Accordingly, the defendant contended that, although each of those FFAs had terminated or expired at the end of December 2008, an accrued debt continued to be due on all unpaid sums, together with default interest. Following the claimant's liquidation, the joint provisional liquidators calculated the loss for the purposes of s 6(e)(i)(4) (the closing out calculations) and arrived at a sum due from the defendant to the claimant.

That calculation reflected the net position across all eleven FFAs. The defendant disputed that calculation. The claimant issued proceedings.

The issue to be determined was whether the closing out calculations which the claimant had undertaken pursuant to s 6 of the Master Agreement should include those FFAs where the last contract month under each such FFA had passed prior to December 2009.

The claimant contended, inter alia, that all eleven FFAs were to be brought into account in the loss calculation under s 6(e) of the Master Agreement and that the fact that the contract months under eight of them had come to an end did not mean that they were not still outstanding transactions or transactions 'in effect' within the definition of 'Terminated Transactions' in the Master Agreement.

The defendant argued, inter alia, that of the eleven FFAs, only three (nos 0410701, 037856 and 045828) were 'outstanding transactions' within the meaning of s 6(a) or transactions 'in effect'.  As the other eight FFAs had already terminated or expired (because the last contract month had passed under each of them) before automatic early termination had occurred on 14 December 2009, the defendant therefore contended that the payment on the early termination calculation under s 6(e) should be made only by reference to the three transactions which were outstanding as at 14 December 2009.

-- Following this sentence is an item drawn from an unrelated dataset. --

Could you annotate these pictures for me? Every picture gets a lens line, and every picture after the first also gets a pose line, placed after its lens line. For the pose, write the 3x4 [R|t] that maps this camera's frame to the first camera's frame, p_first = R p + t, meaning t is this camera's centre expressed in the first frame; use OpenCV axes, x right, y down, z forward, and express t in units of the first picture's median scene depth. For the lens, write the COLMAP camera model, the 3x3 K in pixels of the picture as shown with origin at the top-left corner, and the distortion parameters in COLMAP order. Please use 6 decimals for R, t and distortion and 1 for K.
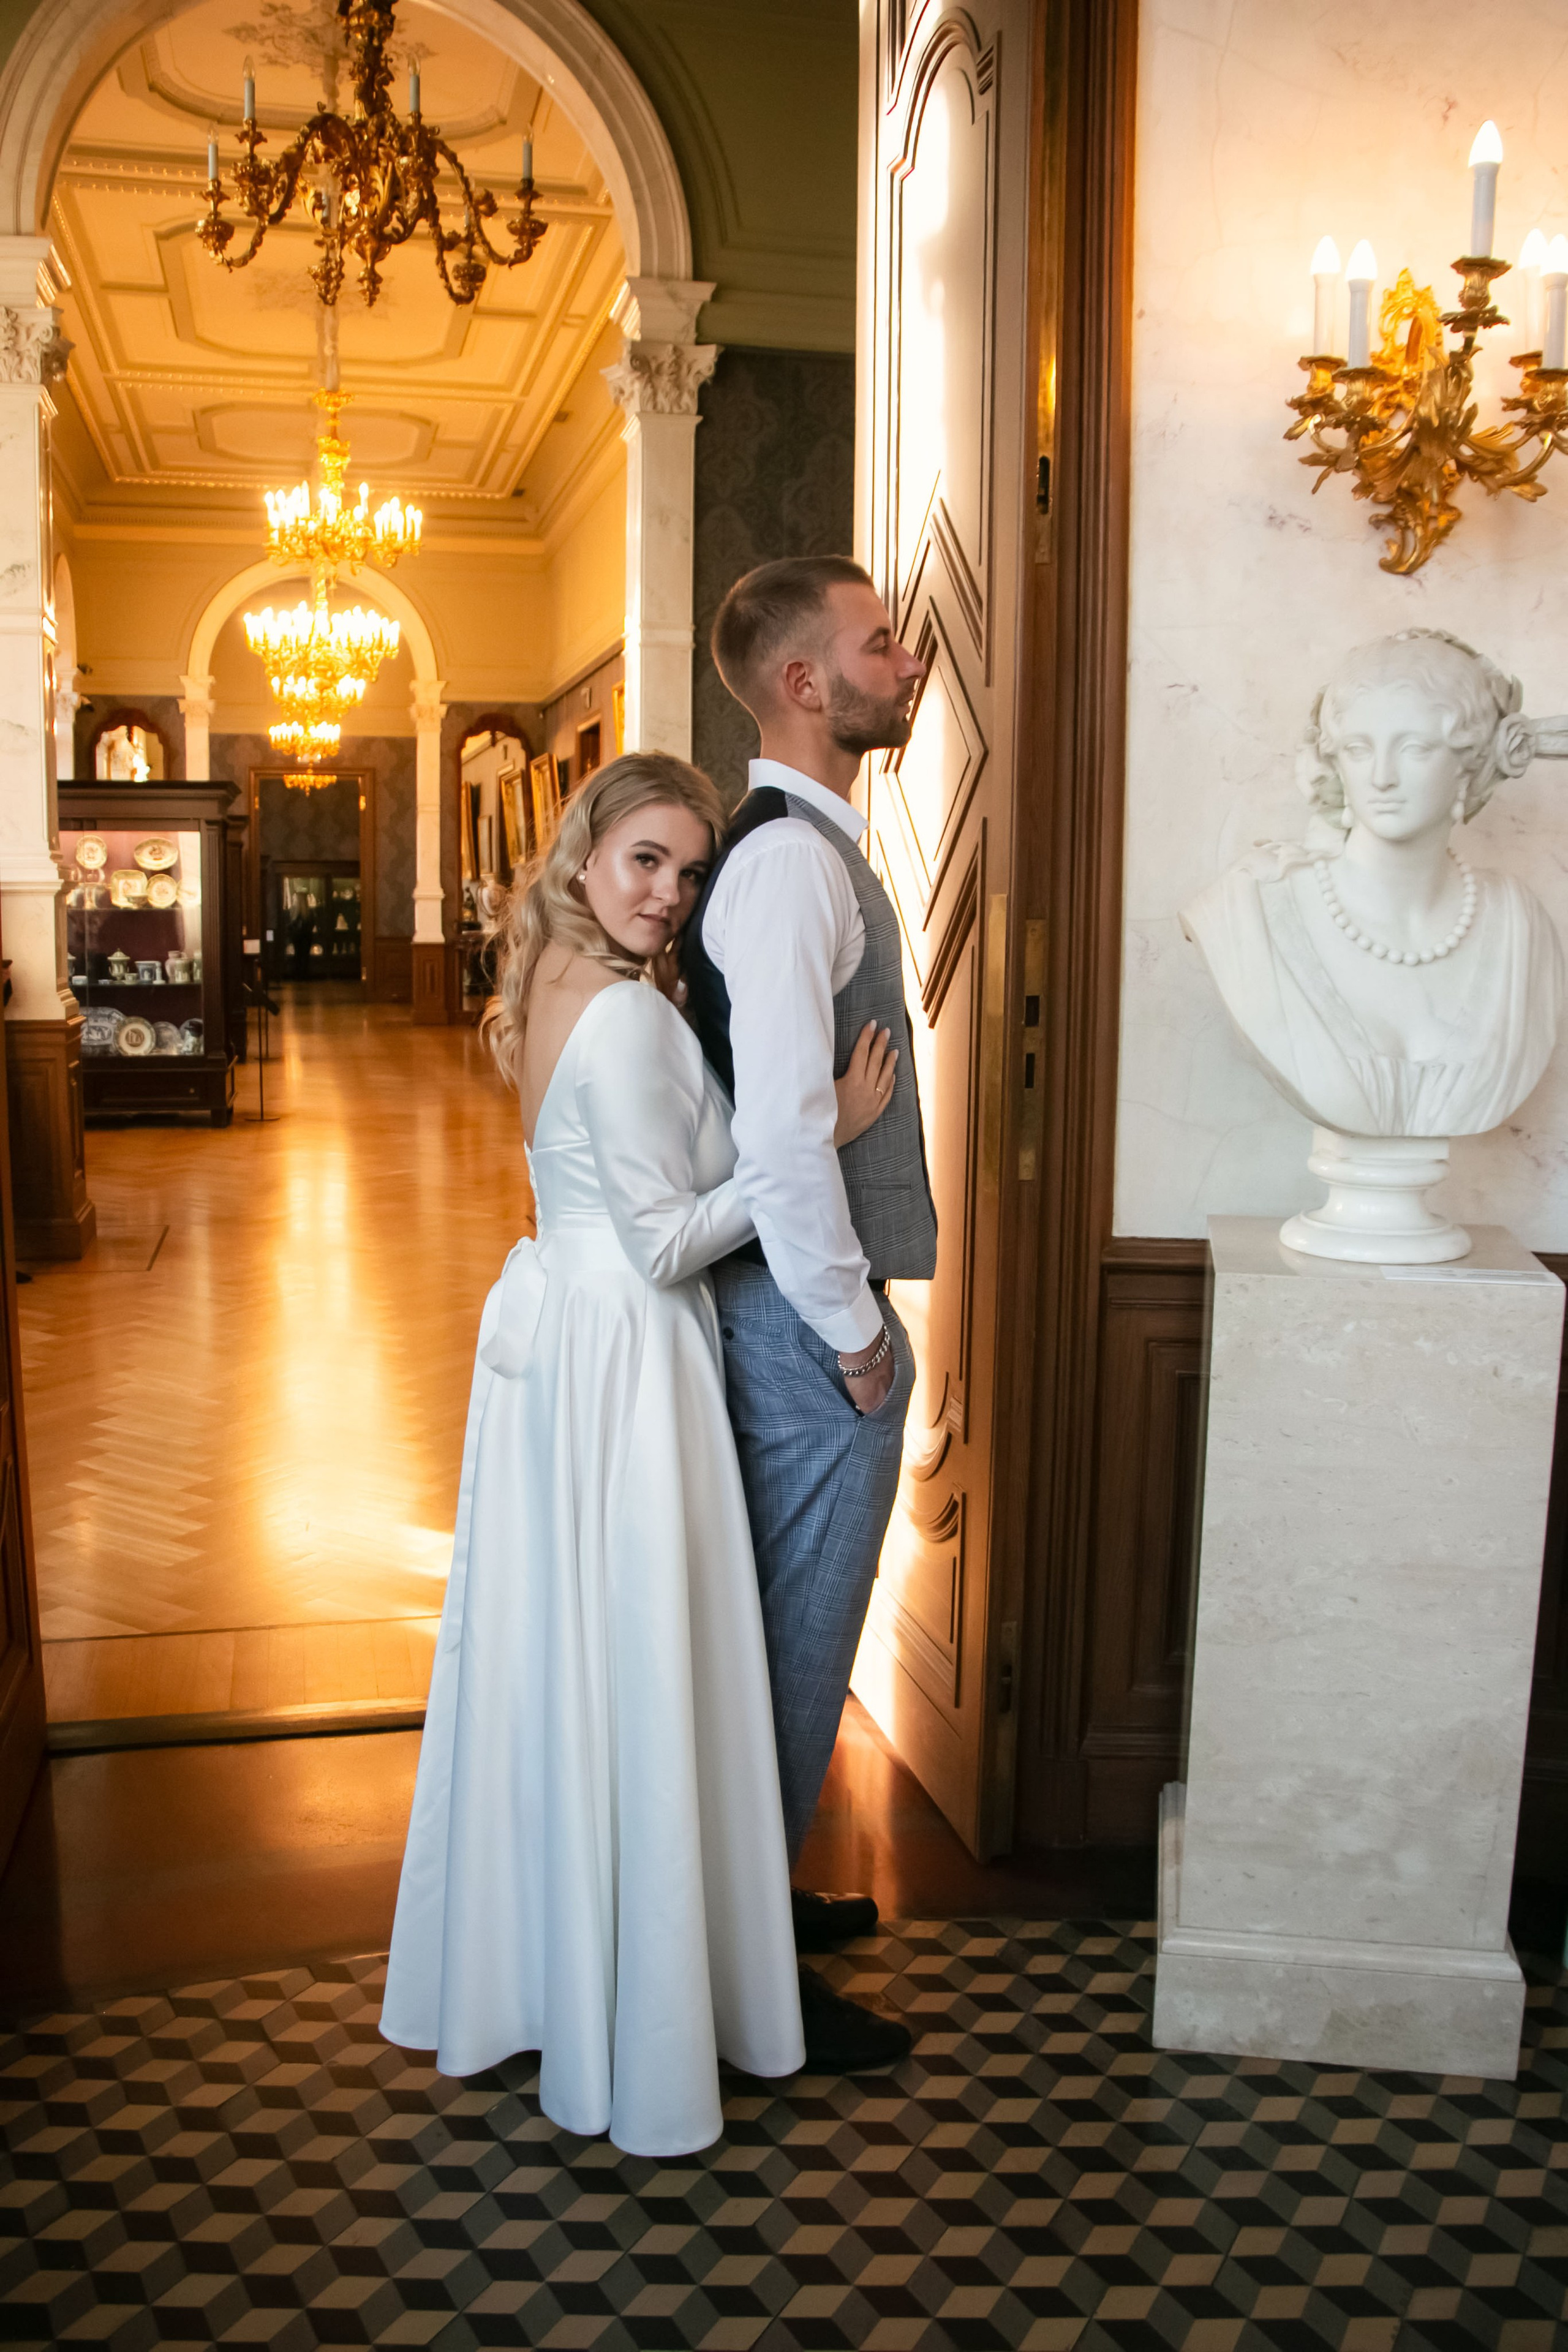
lens RADIAL K [[1963.1, 0, 784.0], [0, 1963.1, 1176.0], [0, 0, 1]] dist [-0.197452, 0.167816]
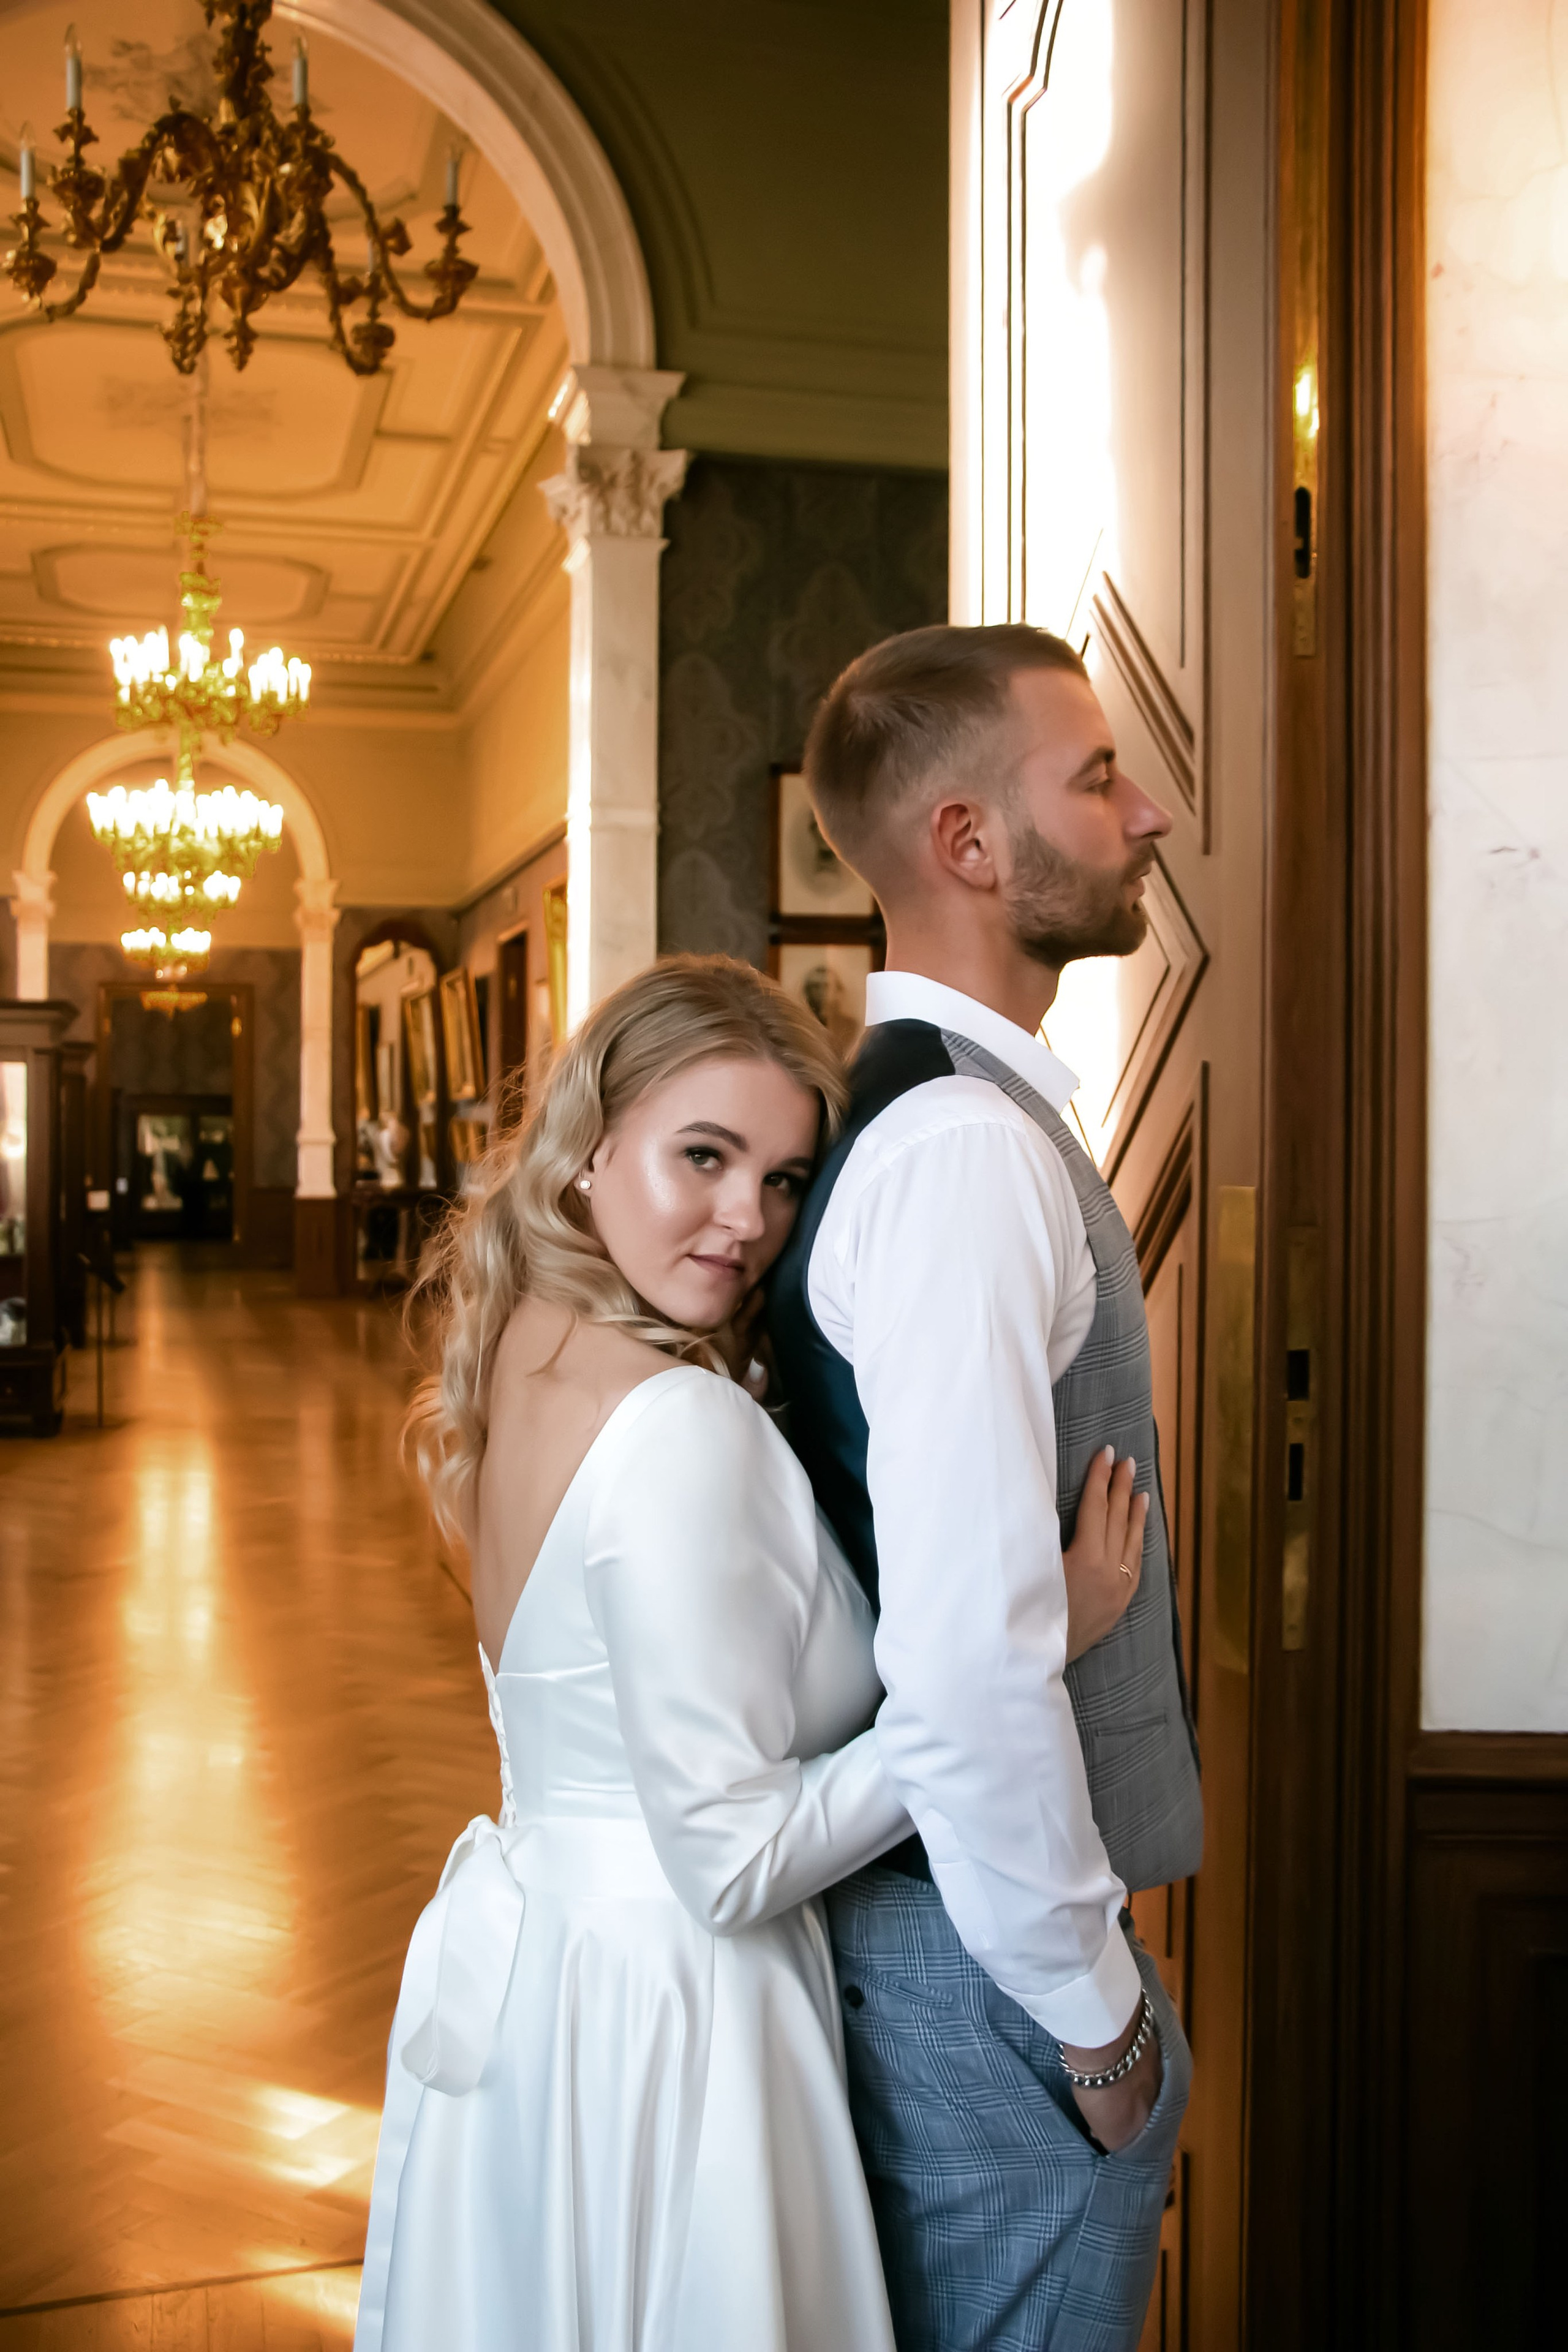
lens RADIAL K [[2074.2, 0, 776.1], [0, 2074.2, 1147.7], [0, 0, 1]] dist [-0.149811, 0.212848]
pose [[0.999176, -0.008728, 0.039626, -0.034306], [0.013694, 0.991829, -0.126839, -0.041343], [-0.038196, 0.127277, 0.991131, 0.193018]]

The court ruled:Only the three FFAs (nos 0410701, 037856 and 045828) which still had contract months to run as at automatic early termination and thus had outstanding obligations to be performed in the future should be taken into account in calculating the payment due upon early termination under s 6(e) of the Master Agreement.

The other eight FFAs fell outside that calculation, although the defendant had been entitled to set off against the sum calculated under s 6(e) the accrued debt of principal and default interest under the four FFAs where the defendant was the seller (see [107] of the judgment).

Marine Trade SA v Pioneer Freight Futures Co Ltd BVI [2009] All ER (D) 30 (Nov) considered; Lomas v JFB Firth Rixson Inc [2010] All ER (D) 248 (Dec) considered; Lehman Brothers Special Financing Inc v Carlton Communications Ltd [2011] All ER (D) 309 (Mar) considered; Pioneer Freight Futures Co Ltd (in liq) v TMT Asia Ltd [2011] All ER (D) 23 (Apr) considered.

Bankim Thanki QC and Adam Zellick (instructed by Herbert Smith LLP) for the claimant. Richard Jacobs QC and Siddharth Dhar (instructed by Thomas Cooper) for the defendant.